▸ **EXTRACT**
Rachel Reeves, the expected incoming Chancellor, made it clear in her Mais lecture in March 2024 that she will largely keep the current government’s fiscal framework.

All potential Chancellors have learned from the Truss episode that their first priority has to be to keep the markets onside. So if anything she may well err on the side of prudence.

Since her party has various spending commitments and is promising not to raise the main taxes (income tax, national insurance and VAT), this will constrain policy.

One solution would be to enable the economy to grow faster. It appears that her party hopes that green tech, relaxed planning rules and an industrial strategy will enable this. On the other hand, increased environmental restrictions and workers’ rights may reduce growth while higher rates of capital taxes and taxes on non doms are also likely to constrain capital investment.

▸ **PROBLEMS TO WORK ON**
(a) Return the fiscal policy passage's wording from "All potential Chancellors" up to and including "side of prudence.".
(b) Write the next part of the fiscal policy passage, starting right after its final sentence.
The items that come after have no connection to the fiscal policy passage.

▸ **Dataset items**
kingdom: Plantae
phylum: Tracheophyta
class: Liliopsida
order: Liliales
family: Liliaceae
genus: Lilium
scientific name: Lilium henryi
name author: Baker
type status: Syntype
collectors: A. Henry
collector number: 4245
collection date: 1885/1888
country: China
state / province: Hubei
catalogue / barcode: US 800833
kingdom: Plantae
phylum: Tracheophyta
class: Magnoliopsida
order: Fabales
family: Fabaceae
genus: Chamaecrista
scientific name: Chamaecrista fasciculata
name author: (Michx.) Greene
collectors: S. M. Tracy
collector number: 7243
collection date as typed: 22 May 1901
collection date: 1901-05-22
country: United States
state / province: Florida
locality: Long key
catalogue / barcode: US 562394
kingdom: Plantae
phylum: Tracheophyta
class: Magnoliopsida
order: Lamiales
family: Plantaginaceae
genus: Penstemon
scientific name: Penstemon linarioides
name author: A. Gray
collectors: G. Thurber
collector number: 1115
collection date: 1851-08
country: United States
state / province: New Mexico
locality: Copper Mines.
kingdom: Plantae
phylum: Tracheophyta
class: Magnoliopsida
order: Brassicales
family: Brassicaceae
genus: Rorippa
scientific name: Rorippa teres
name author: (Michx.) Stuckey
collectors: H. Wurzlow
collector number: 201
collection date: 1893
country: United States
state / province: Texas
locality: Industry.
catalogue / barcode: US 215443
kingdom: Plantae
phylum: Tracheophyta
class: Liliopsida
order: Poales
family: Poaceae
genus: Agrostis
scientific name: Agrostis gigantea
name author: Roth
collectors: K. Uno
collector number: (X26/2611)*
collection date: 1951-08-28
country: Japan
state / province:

▸ **ACTIVITY ANSWERS**
(a)
All potential Chancellors have learned from the Truss episode that their first priority has to be to keep the markets onside. So if anything she may well err on the side of prudence.

(b)
Moreover, even the OBR’s current plans assume an acceleration in GDP per capita growth and that public sector productivity will resume growth. While most forecasters share their views, they assume that somehow productivity recovers in both the public and private sectors, assumptions that may not be met.

There are few fully satisfactory explanations of why productivity in both the private and public sectors has performed so badly recently (though the Growth Commission which I chaired has made some suggestions). Former Treasury permanent secretary Lord Macpherson has gone so far as to suggest that reviving public sector productivity has to be the incoming government’s top priority.

If GDP per capita, which in Q1 was just over 1 per cent below both its pre Covid peak and also below its level in early 2022, simply flatlines rather than growing at about 1 per cent per annum as forecast by the OBR, this will cost on our calculations over £190 billion in annual lost tax revenues by fiscal year 2028/29. If public sector productivity, which has fallen by 2.8 per cent since its post Covid peak in 2021 Q4 and by 6.8 per cent since its pre Covid level in 2019  Q4, simply flat lines rather than recovering, this would add about £70 billion to annual borrowing by 2028/29. If the current trend of falling public sector productivity continues, borrowing in 2028/29 would be £140 billion higher.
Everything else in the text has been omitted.